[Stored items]
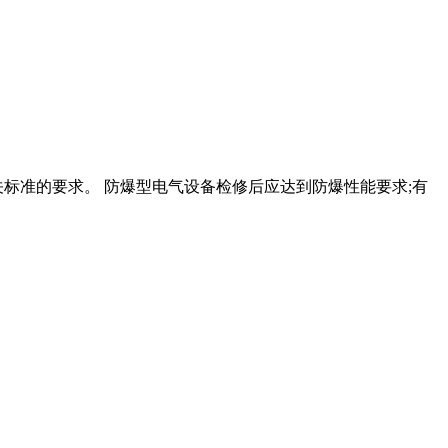
标准的要求。 防爆型电气设备检修后应达到防爆性能要求;有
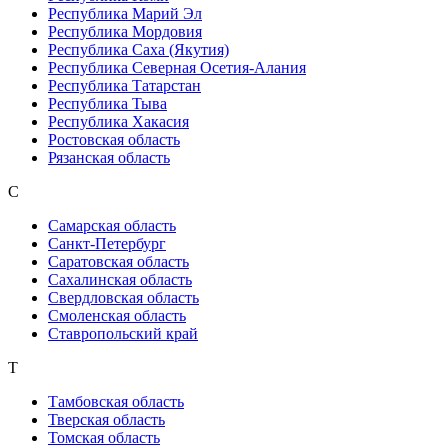
Республика Марий Эл
Республика Мордовия
Республика Саха (Якутия)
Республика Северная Осетия-Алания
Республика Татарстан
Республика Тыва
Республика Хакасия
Ростовская область
Рязанская область
С
Самарская область
Санкт-Петербург
Саратовская область
Сахалинская область
Свердловская область
Смоленская область
Ставропольский край
Т
Тамбовская область
Тверская область
Томская область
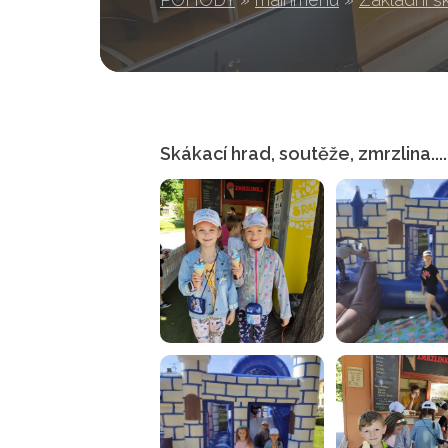
Skákací hrad, soutěže, zmrzlina....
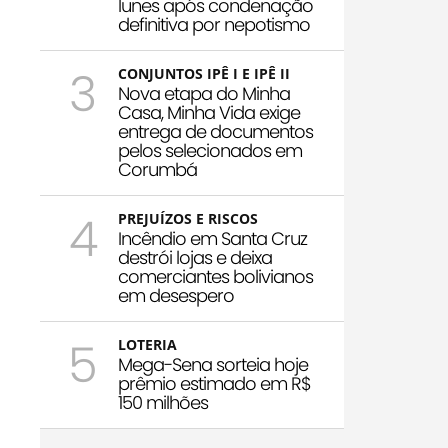
Iunes após condenação
definitiva por nepotismo
3
CONJUNTOS IPÊ I E IPÊ II
Nova etapa do Minha
Casa, Minha Vida exige
entrega de documentos
pelos selecionados em
Corumbá
4
PREJUÍZOS E RISCOS
Incêndio em Santa Cruz
destrói lojas e deixa
comerciantes bolivianos
em desespero
5
LOTERIA
Mega-Sena sorteia hoje
prêmio estimado em R$
150 milhões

## WHAT IS EXPECTED:
Give the lines from the start of the rows up to and including the line with "Skákací hrad, soutěže, zmrzlina...." as a numbered list, skipping any blank lines and leaving out the pictures.

## SOLUTION:
1. 标准的要求。 防爆型电气设备检修后应达到防爆性能要求;有
2. Республика Марий Эл
3. Республика Мордовия
4. Республика Саха (Якутия)
5. Республика Северная Осетия-Алания
6. Республика Татарстан
7. Республика Тыва
8. Республика Хакасия
9. Ростовская область
10. Рязанская область
11. С
12. Самарская область
13. Санкт-Петербург
14. Саратовская область
15. Сахалинская область
16. Свердловская область
17. Смоленская область
18. Ставропольский край
19. Т
20. Тамбовская область
21. Тверская область
22. Томская область
23. Skákací hrad, soutěže, zmrzlina....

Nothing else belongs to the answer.